Exercise directions: Reproduce the text of the entries below word for word, omitting the pictures.

Saved data entries:
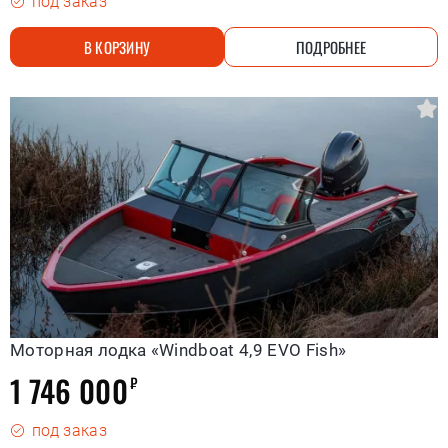
под заказ
В КОРЗИНУ
ПОДРОБНЕЕ
Моторная лодка «Windboat 4,9 EVO Fish»
1 746 000
₽
под заказ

Task output:
под заказ
В КОРЗИНУ
ПОДРОБНЕЕ
Моторная лодка «Windboat 4,9 EVO Fish»
1 746 000
₽
под заказ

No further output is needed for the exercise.